== Compito 1 ==
Riscrivi sotto forma di elenco il paragrafo del brano sui costi della sanità abruzzese che comincia con "Nel 2019 si registrerà", conservandone i dati principali.
== Compito 2 ==
Trascrivi alla lettera tutto il passo del brano sui costi della sanità abruzzese, da "Ci sono poi" giù fino a "parità nel 2021.".
== Compito 3 ==
Indica se ciascuna affermazione concorda con il brano sui costi della sanità abruzzese, rispondendo sì o no e citando le parole esatte del brano che lo stabiliscono.
(a) Nel 2018 l'Abruzzo ha raggiunto un sostanziale equilibrio economico.
(b) La Regione intende scoraggiare l'uso di farmaci biosimilari.
(c) Le manovre correttive dovrebbero portare i bilanci alla parità nel 2021.

== Estratto della fonte ==
────

Ci sono poi le misure specifiche e puntuale per contenere i costi, visto che in premessa il Piano evidenza che  "nonostante l'Abruzzo abbia conseguito nel 2018 un sostanziale equilibrio economico, mostra una strutturale debolezza nella gestione dei suoi fattori produttivi: per il prossimo triennio si prevede un aumento tendenziale dei costi non correlato ad un miglioramento della qualità dell’assistenza, con un rischio consistente di preclusione della possibilità di finanziare lo sviluppo".

Nel 2019 si registrerà infatti un disavanzo di 14,5 milioni di euro. Per il 2020 e 2021 si prevede risultato economico negativo crescente, 59,9 milioni e 69,6 milioni. A questi "buchi" si prevede di mettere riparto con manovre correttive che porteranno i bilanci a -17 milioni nel 2020 e alla parità nel 2021.

La Regione Abruzzo si propone dunque di riqualificare l’acquisto e l’utilizzo di farmaci e dispositivi medici, "adottando misure per il contenimento dei prezzi e per l’utilizzo appropriato dei beni sanitari, in particolare incentivando l’utilizzo di farmaci biosimilari e a brevetto scaduto, massimizzando l’acquisto di medicinali innovativi e adottando adeguati strumenti di controllo". 

Andrà anche limitato "l'utilizzo di specifici dispositivi medici e farmaci ad alto costo a centri di riferimento regionali autorizzati", "assegnare alle Asl limiti di spesa su determinate categorie di farmaci e di dispositivi medici complessi al fine di allinearsi alla media nazionale"Ma non basta, occorre risparmiare anche sui servizi acquistati all'esterno.

────

(Coordinate delle articolazioni con nome)
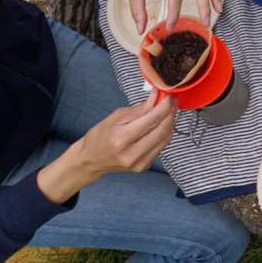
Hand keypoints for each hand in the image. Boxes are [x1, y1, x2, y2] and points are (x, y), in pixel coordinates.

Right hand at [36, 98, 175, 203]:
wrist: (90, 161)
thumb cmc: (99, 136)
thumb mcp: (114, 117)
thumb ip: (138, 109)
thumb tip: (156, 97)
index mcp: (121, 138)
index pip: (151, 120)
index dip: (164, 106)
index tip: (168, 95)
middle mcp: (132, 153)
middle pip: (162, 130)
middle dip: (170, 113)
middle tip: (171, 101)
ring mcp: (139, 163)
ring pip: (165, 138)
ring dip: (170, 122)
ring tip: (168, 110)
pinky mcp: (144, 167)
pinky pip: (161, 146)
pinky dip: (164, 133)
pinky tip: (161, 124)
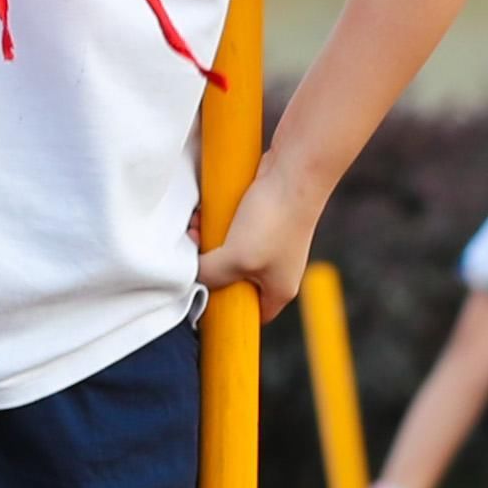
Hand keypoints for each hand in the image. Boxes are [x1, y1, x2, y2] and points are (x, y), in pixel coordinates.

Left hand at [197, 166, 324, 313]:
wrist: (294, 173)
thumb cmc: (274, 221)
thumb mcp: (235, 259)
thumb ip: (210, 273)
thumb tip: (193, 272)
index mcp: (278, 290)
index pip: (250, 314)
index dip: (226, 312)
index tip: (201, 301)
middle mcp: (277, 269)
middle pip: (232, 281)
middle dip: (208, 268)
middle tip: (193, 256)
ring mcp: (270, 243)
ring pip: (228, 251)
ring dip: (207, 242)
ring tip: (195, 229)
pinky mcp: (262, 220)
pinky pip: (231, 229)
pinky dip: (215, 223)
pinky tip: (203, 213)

────

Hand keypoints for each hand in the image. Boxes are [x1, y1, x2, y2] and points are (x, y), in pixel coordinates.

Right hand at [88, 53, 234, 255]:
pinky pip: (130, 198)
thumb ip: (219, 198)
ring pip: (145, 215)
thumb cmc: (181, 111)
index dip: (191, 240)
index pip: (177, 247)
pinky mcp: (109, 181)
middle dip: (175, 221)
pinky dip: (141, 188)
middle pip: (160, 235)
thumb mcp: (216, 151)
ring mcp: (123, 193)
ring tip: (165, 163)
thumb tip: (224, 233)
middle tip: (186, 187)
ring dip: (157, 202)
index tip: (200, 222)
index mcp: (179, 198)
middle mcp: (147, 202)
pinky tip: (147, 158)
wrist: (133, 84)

────

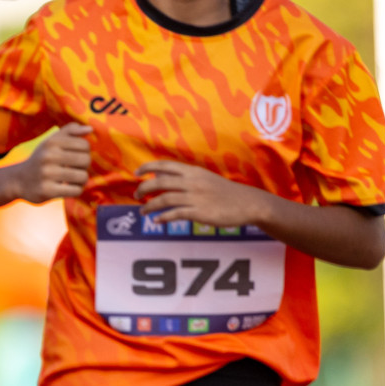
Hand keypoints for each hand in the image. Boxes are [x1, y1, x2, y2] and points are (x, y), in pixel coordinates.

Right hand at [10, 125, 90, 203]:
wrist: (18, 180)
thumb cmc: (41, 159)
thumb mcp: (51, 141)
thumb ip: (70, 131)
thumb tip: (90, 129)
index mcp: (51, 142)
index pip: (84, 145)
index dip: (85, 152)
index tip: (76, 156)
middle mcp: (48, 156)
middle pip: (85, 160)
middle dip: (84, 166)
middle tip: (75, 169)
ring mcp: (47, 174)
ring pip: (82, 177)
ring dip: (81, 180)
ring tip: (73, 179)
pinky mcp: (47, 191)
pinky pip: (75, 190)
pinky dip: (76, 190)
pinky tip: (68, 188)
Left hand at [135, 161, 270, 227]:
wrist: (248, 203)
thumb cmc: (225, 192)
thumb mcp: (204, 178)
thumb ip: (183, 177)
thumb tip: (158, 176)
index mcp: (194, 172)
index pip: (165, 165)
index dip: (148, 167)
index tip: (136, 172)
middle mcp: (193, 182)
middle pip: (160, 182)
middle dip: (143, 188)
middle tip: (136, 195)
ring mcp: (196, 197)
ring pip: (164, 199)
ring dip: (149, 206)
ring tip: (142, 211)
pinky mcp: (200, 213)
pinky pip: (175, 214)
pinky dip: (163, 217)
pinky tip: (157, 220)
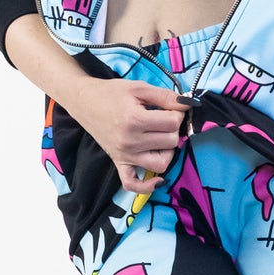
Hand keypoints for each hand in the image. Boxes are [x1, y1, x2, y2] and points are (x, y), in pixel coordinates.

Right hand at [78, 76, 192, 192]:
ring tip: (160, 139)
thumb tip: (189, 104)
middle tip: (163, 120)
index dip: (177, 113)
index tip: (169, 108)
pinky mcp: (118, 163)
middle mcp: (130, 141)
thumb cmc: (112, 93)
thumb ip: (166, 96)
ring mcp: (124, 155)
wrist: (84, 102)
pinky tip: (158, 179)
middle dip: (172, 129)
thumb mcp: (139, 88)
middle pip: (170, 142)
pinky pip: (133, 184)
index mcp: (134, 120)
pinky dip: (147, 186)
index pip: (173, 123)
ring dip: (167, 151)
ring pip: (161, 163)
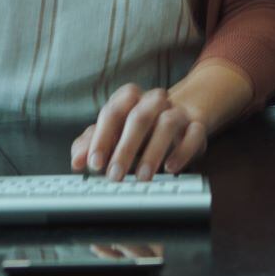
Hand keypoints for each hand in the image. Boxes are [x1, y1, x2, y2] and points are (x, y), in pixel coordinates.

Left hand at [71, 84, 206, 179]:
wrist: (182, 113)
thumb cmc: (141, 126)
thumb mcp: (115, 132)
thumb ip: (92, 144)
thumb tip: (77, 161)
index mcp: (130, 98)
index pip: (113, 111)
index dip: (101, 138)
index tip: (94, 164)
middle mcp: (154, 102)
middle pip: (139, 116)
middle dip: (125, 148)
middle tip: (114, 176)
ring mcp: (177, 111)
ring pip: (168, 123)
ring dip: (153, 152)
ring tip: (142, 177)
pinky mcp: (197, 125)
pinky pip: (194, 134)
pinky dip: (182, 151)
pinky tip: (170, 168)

────

== Risposta scritta 1 ==
- 2019: disavanzo previsto di 14,5 milioni di euro.
- 2020 e 2021: risultato economico negativo crescente, rispettivamente 59,9 e 69,6 milioni.
- Manovre correttive: porteranno i bilanci a -17 milioni nel 2020 e al pareggio nel 2021.

== Risposta scritta 2 ==
Ci sono poi le misure specifiche e puntuale per contenere i costi, visto che in premessa il Piano evidenza che  "nonostante l'Abruzzo abbia conseguito nel 2018 un sostanziale equilibrio economico, mostra una strutturale debolezza nella gestione dei suoi fattori produttivi: per il prossimo triennio si prevede un aumento tendenziale dei costi non correlato ad un miglioramento della qualità dell’assistenza, con un rischio consistente di preclusione della possibilità di finanziare lo sviluppo".

Nel 2019 si registrerà infatti un disavanzo di 14,5 milioni di euro. Per il 2020 e 2021 si prevede risultato economico negativo crescente, 59,9 milioni e 69,6 milioni. A questi "buchi" si prevede di mettere riparto con manovre correttive che porteranno i bilanci a -17 milioni nel 2020 e alla parità nel 2021.

== Risposta scritta 3 ==
(a) Sì: "nonostante l'Abruzzo abbia conseguito nel 2018 un sostanziale equilibrio economico"
(b) No: "in particolare incentivando l’utilizzo di farmaci biosimilari e a brevetto scaduto"
(c) Sì: "porteranno i bilanci a -17 milioni nel 2020 e alla parità nel 2021"